Lenin behauptet, dass diese Taktik die einzige ist, die es den Proletariern des unterdrückenden Landes erlaubt, den Kampf der Proletarier des unterdrückten Landes in ihrem Kampf gegen die ausländische Bourgeoisie zu unterstützen, vorausgesetzt, dass die Proletarier des unterdrückten Landes selbst in völliger Unabhängigkeit von den anderen gesellschaftlichen Kräften (Bourgeoisie, städtisches und ländliches Kleinbürgertum, Lumpenproletariat) organisiert sind und gleichzeitig den Kampf gegen ihre eigene nationale Bourgeoisie führen, einen Kampf, in dem sie sich mit den Proletariern der unterdrückenden Länder für die internationale proletarische Revolution vereinigen können, immer unter der Voraussetzung, dass diese Proletarier die Klassenzusammenarbeit mit ihrer eigenen Bourgeoisie entschieden aufkündigen. Zu fordern, dass die Proletarier der unterdrückten Länder – besonders in der allgemeinen Situation, die seit dem Zweiten Weltkrieg entstanden ist, als der proletarische Kampf in den fortgeschrittenen kapitalistischen Ländern sehr stark zurückgegangen ist – diejenigen Aufgaben übernehmen und allein übernehmen sollen, die aber das Proletariat der ganzen Welt und in erster Linie das Proletariat der unterdrückenden Länder betreffen, bedeutet, sich von den Aufgaben abzuwenden, die letztlich nur die Proletarier der fortgeschrittenen kapitalistischen Länder übernehmen können und müssen.
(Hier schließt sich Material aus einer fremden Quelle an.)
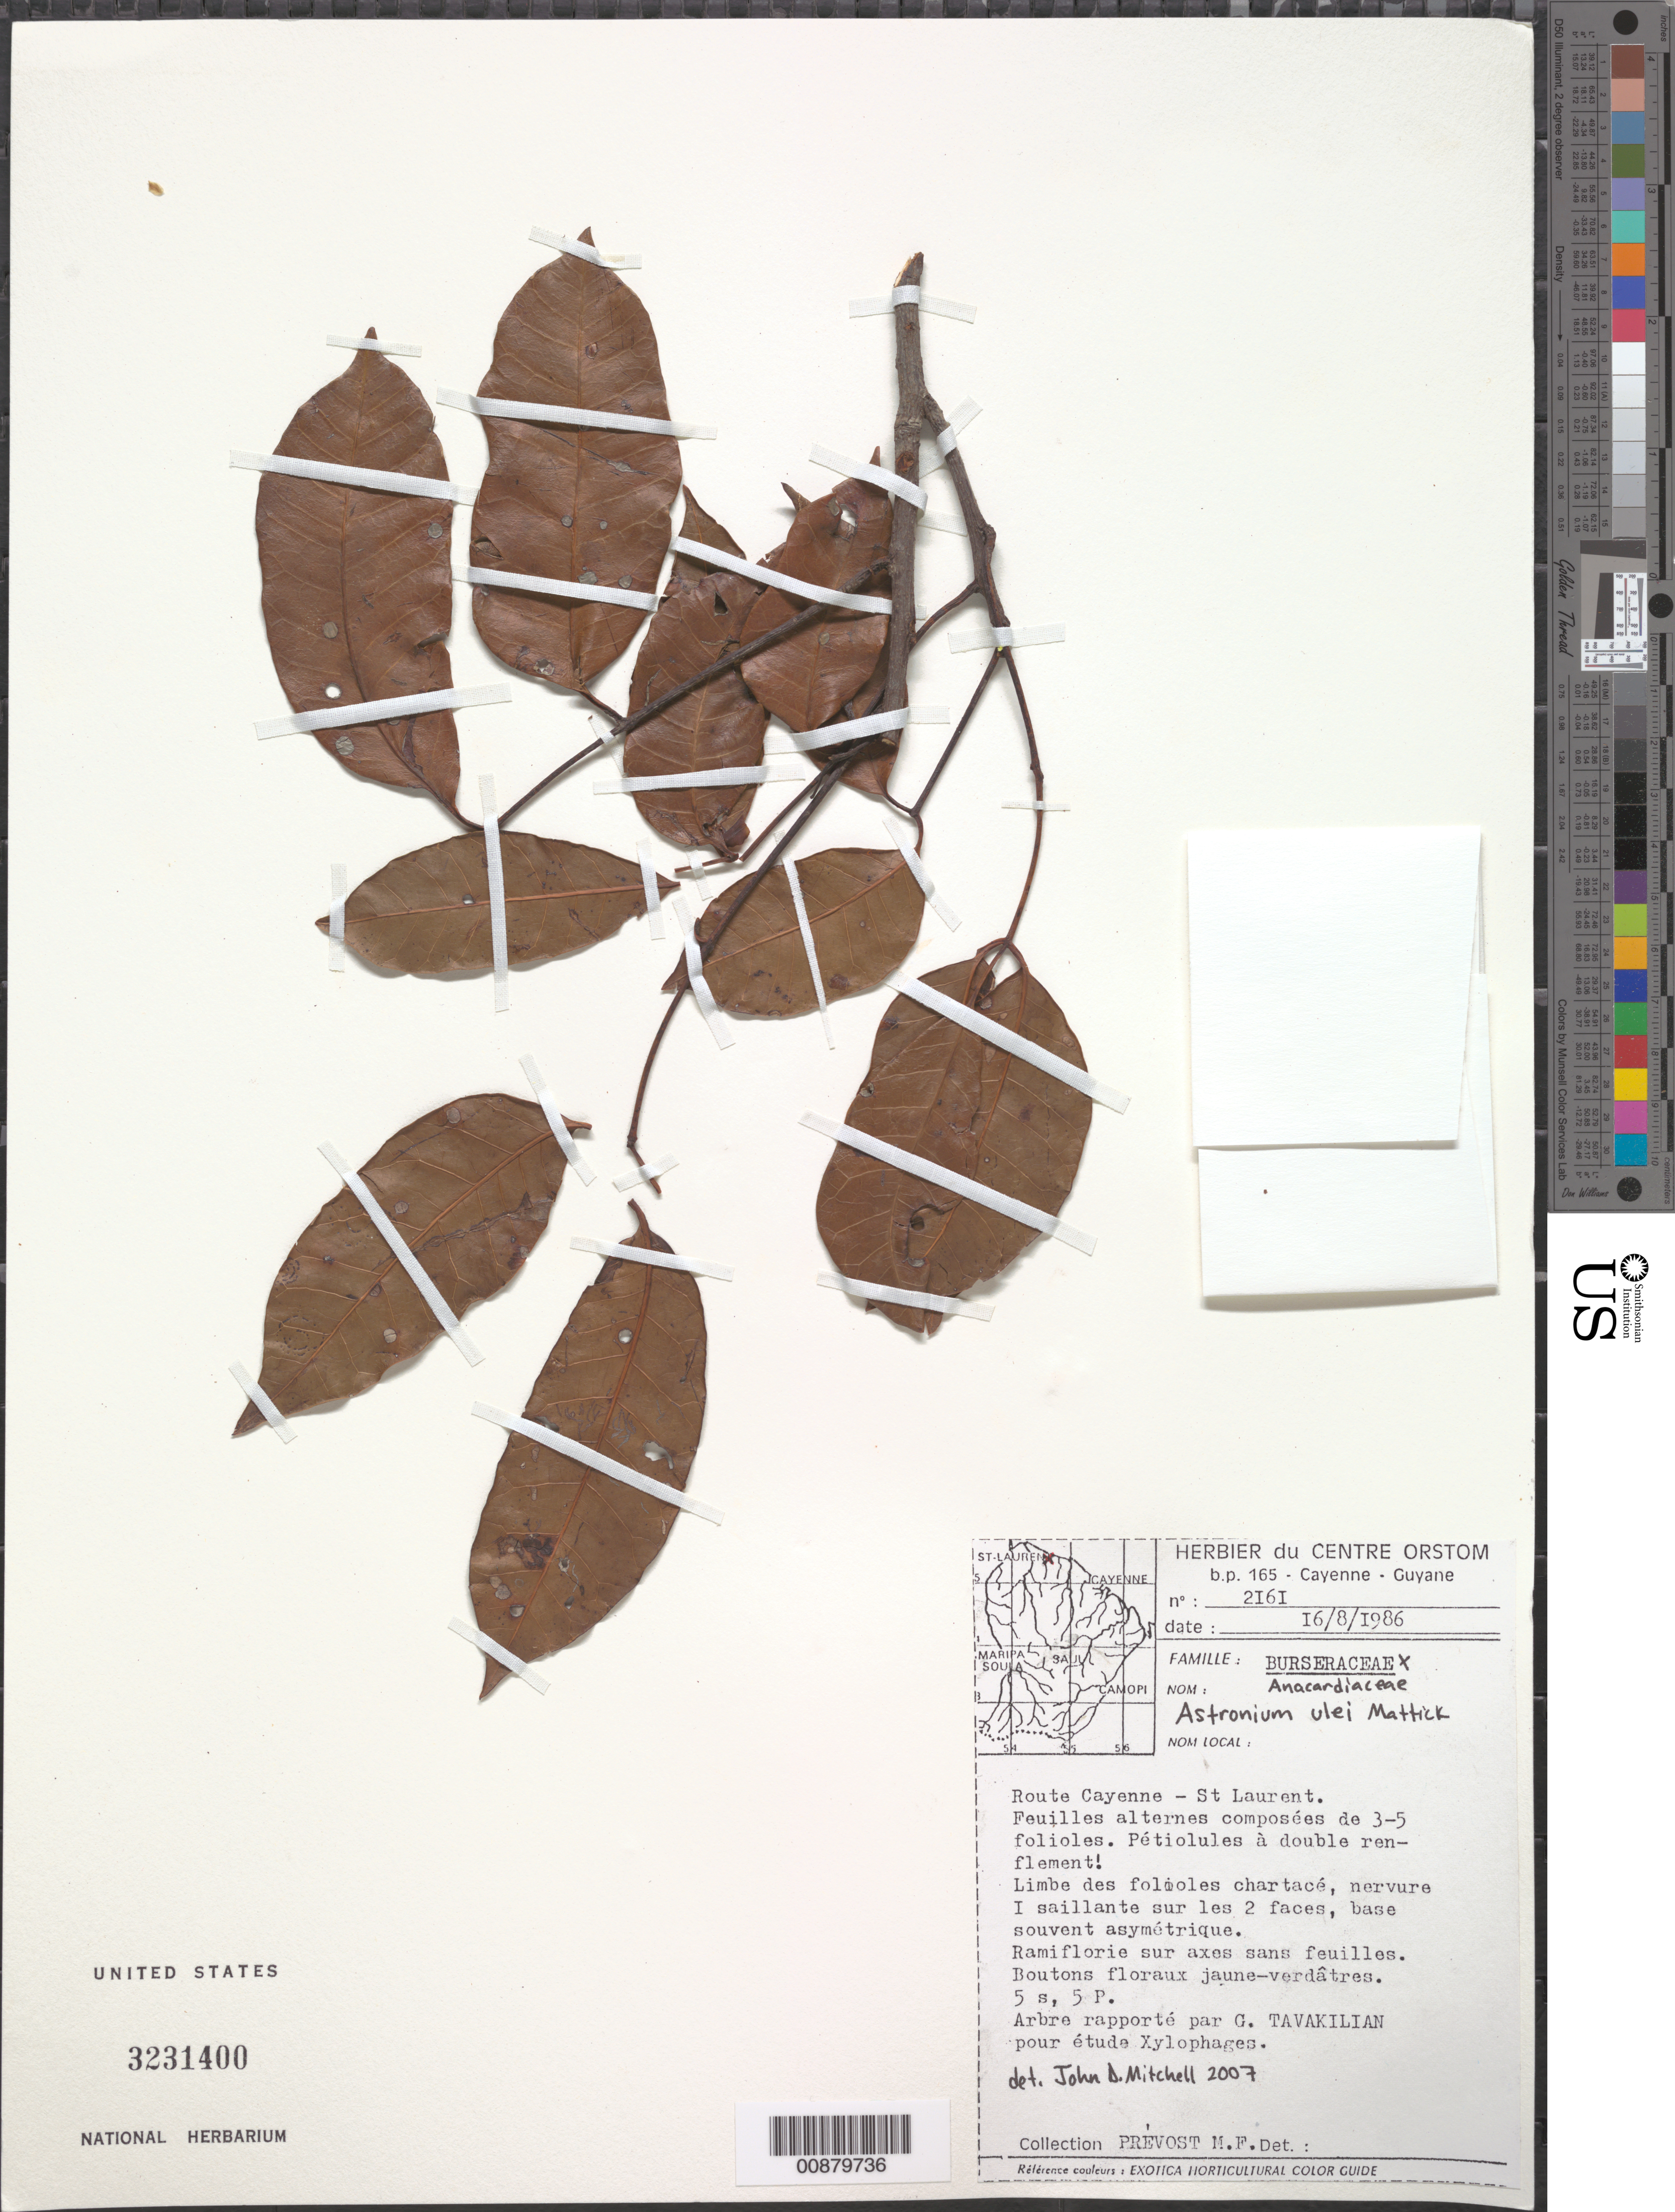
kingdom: Plantae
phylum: Tracheophyta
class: Magnoliopsida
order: Sapindales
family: Anacardiaceae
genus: Astronium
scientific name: Astronium ulei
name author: Mattick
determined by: Mitchell, John D.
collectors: M.-F. Prévost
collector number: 2161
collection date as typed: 16-Aug-86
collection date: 1986-08-16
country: French Guiana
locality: Route Cayenne, St. Laurent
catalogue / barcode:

Die Lehren aus der großen Revolution in Russland im Oktober 1917, an deren Zusammenstellung unsere Partei ab 1945 während der gesamten Periode der Wiederherstellung der (marxistischen) Lehre und der Reorganisation der Klassenpartei entscheidend beigetragen hat, zeigen, dass die proletarische und kommunistische Revolution – bei Vorhandensein einer organisierten, unabhängigen und einflussreichen Partei wie der bolschewistischen Partei Lenins – unter bestimmten welthistorischen Umständen auch in einem kapitalistisch rückständigen Land ausbrechen und siegreich sein kann, aber wenn der entscheidende revolutionäre Beitrag der Proletarier der kapitalistisch fortgeschrittenen Länder für ihre Revolution fehlt, ist der errungene Sieg, wie damals in Russland, früher oder später zu einer erdrückenden Isolation bestimmt, die zur Niederlage und zur Konterrevolution nicht nur in dem Land, in dem die Revolution gesiegt hat, sondern auch in der Welt führen kann.
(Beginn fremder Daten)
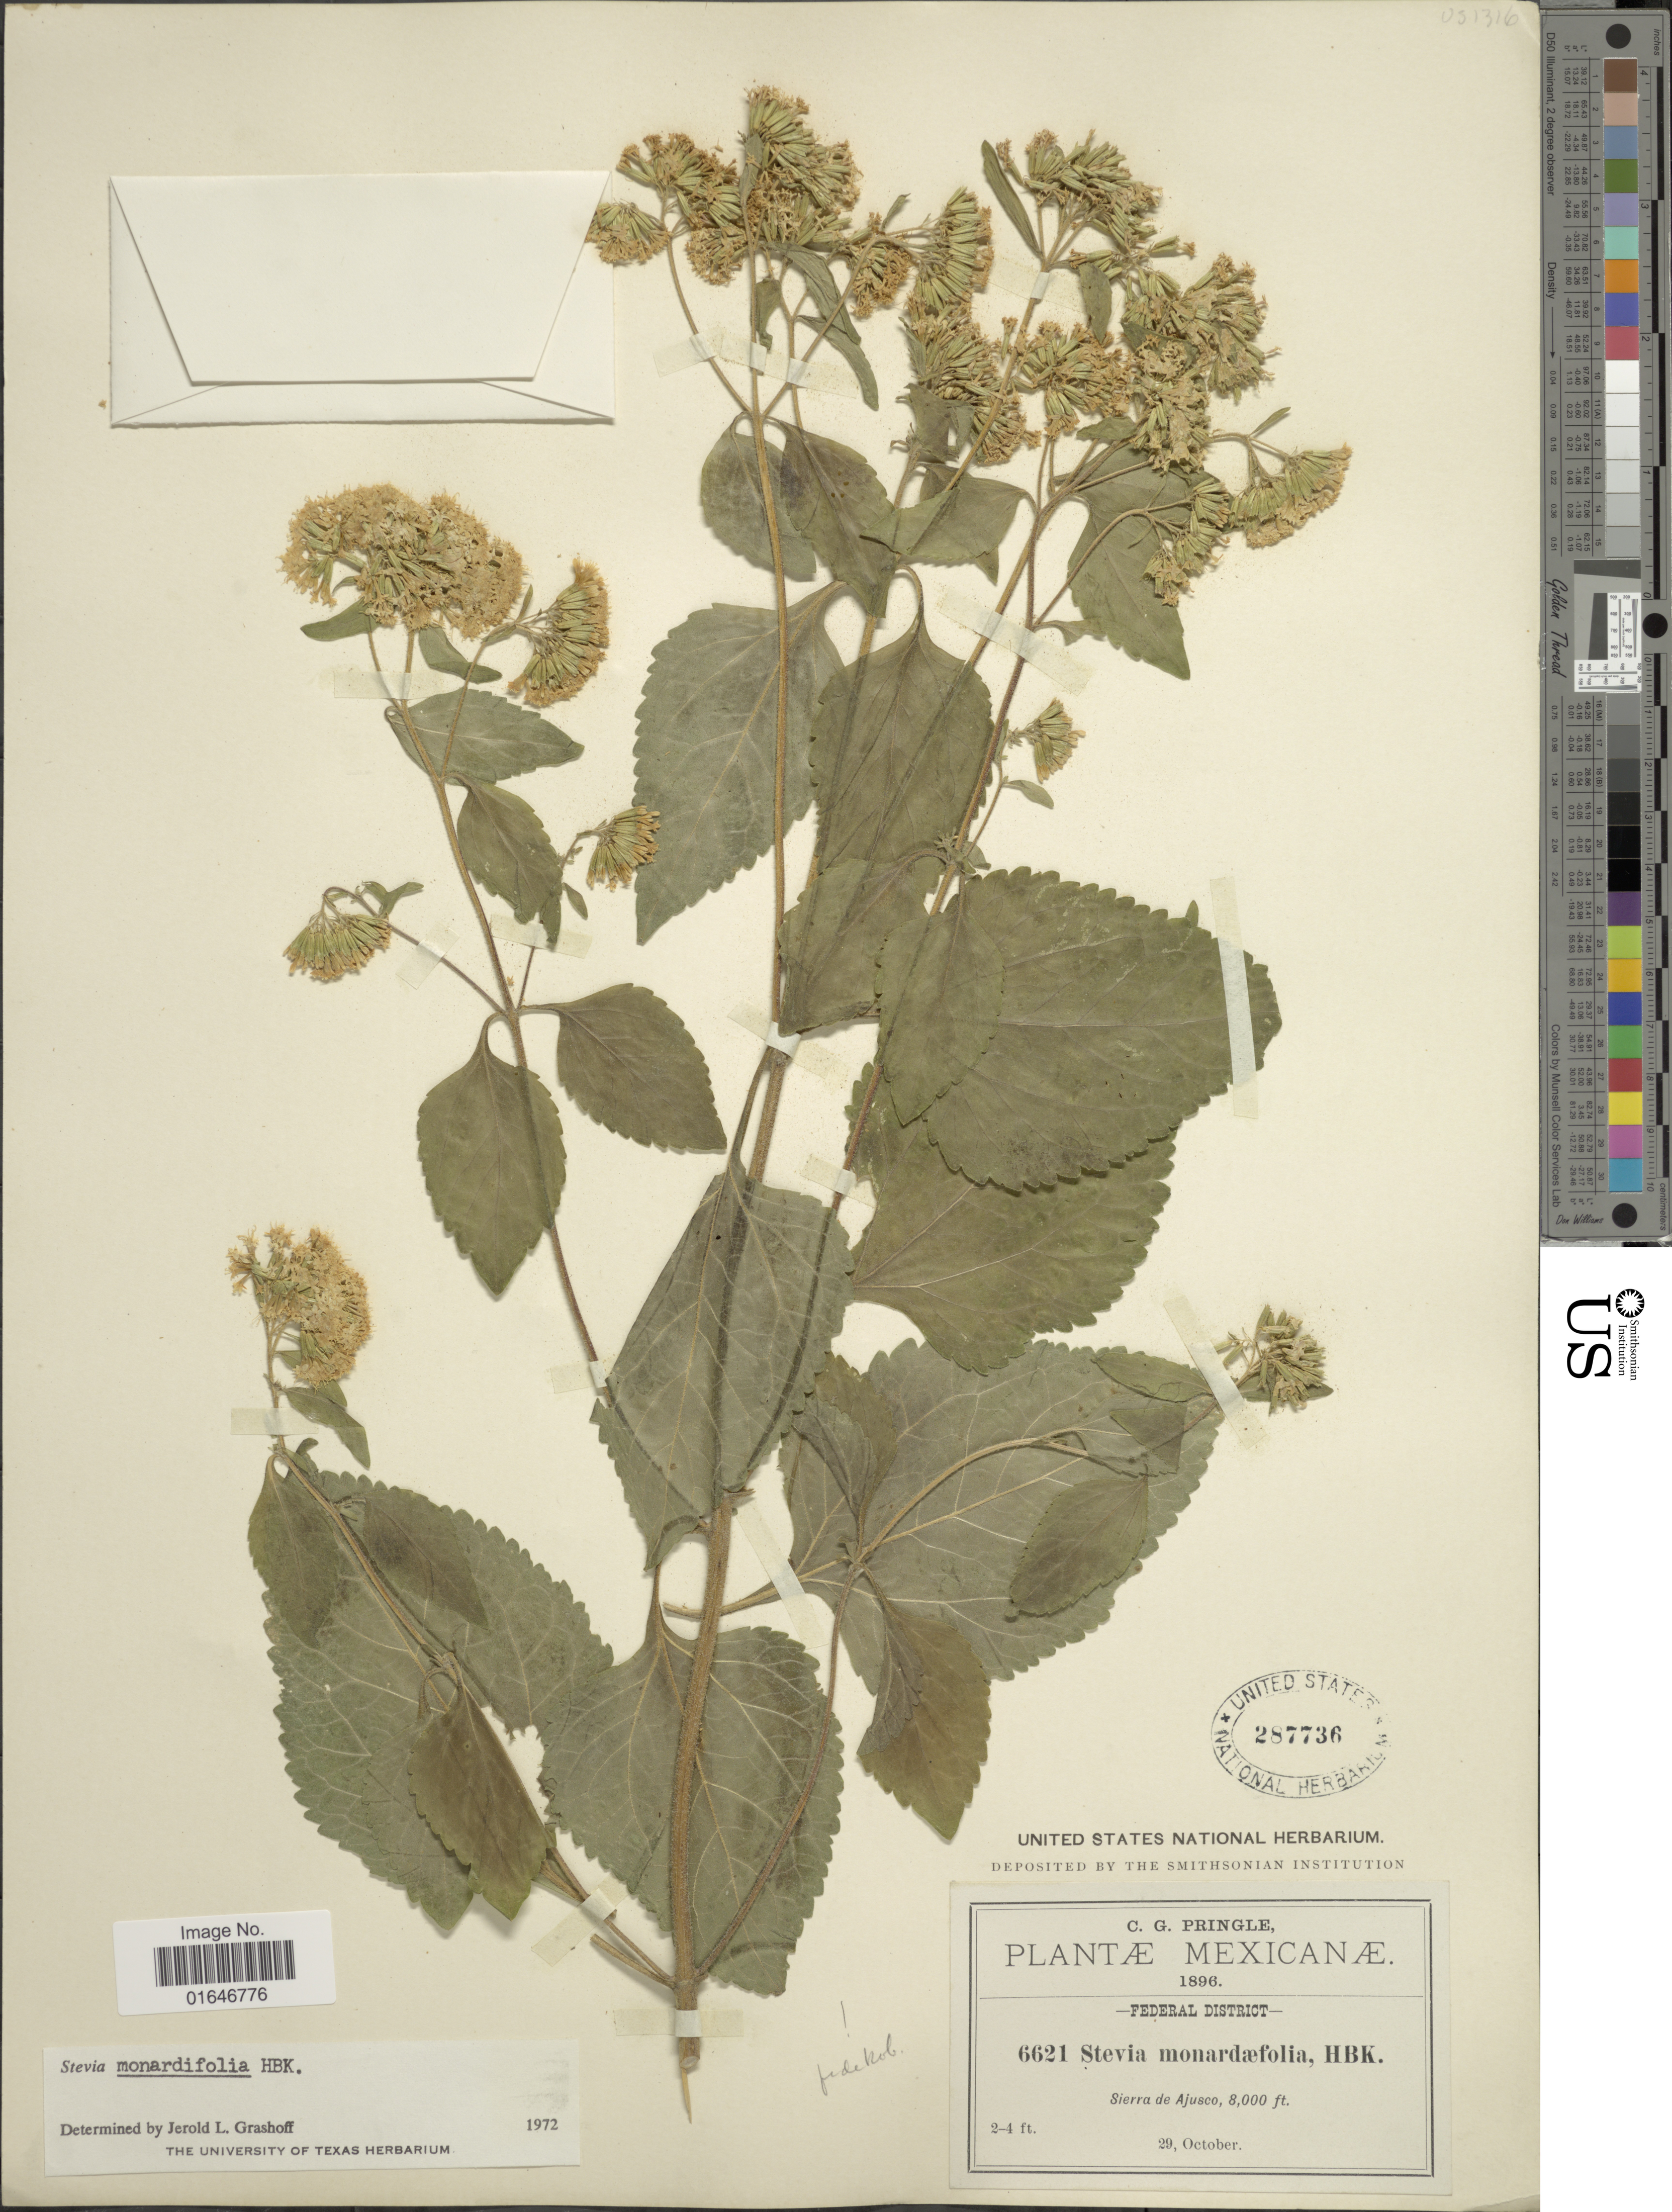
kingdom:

Ungeachtet des großen Kampfgeistes und der Großzügigkeit der russischen proletarischen Massen, die bereit waren, ungeheure Opfer auf sich zu nehmen, die zur Ausbreitung der proletarischen Revolution in ganz Europa – und damit in der ganzen Welt – beitragen sollten, und ungeachtet der Unnachgiebigkeit der gesunden Kräfte der bolschewistischen Partei und ihrer Entschlossenheit, die proletarische Diktatur noch zwanzig (Lenin) oder fünfzig Jahre (Trotzki) als Stütze des Kurses der internationalen Revolution an der Macht zu halten, erleichterte der nicht realisierte revolutionäre Beitrag der europäischen proletarischen Parteien, die zu jener Zeit das Proletariat beeinflussten und anführten, maßgeblich die Rolle der sozialdemokratischen, klassenübergreifenden Kollaborations- und sozialen Bewahrungskräfte bei der Vergiftung und schließlich der Entartung der proletarischen Parteien und Bewegungen.
Der Opportunismus und damit die politische und organisatorische Degeneration der proletarischen Parteien und der proletarischen Bewegung, die von der Partei beeinflusst wird, leiten ihren Erfolg von derselben materiellen Grundlage ab, auf der die politische Macht der Bourgeoisie errichtet wurde und erhalten wird ; sie stellen ein weiteres Instrument der sozialen Erhaltung und, wenn nötig, der Repression gegen das Proletariat und den revolutionären Kampf dar. Die Bourgeoisie wirft niemals das Handtuch, auch nicht in den für ihre Macht gefährlichsten Situationen ; im Gegenteil, in diesen Situationen verzehnfacht die Bourgeoisie, wie Trotzki es ausdrückte, ihre Kräfte, gibt niemals auf, nicht so sehr wegen einer Art ideologischem Fanatismus, der sie glauben lässt, sie sei unbesiegbar, sondern vielmehr wegen der gewaltigen Kraft ihrer Wirtschaft, die in zwei Jahrhunderten die Welt umgestaltet hat, in der die alten vorkapitalistischen Gesellschaften Jahrtausende lang überlebt hatten.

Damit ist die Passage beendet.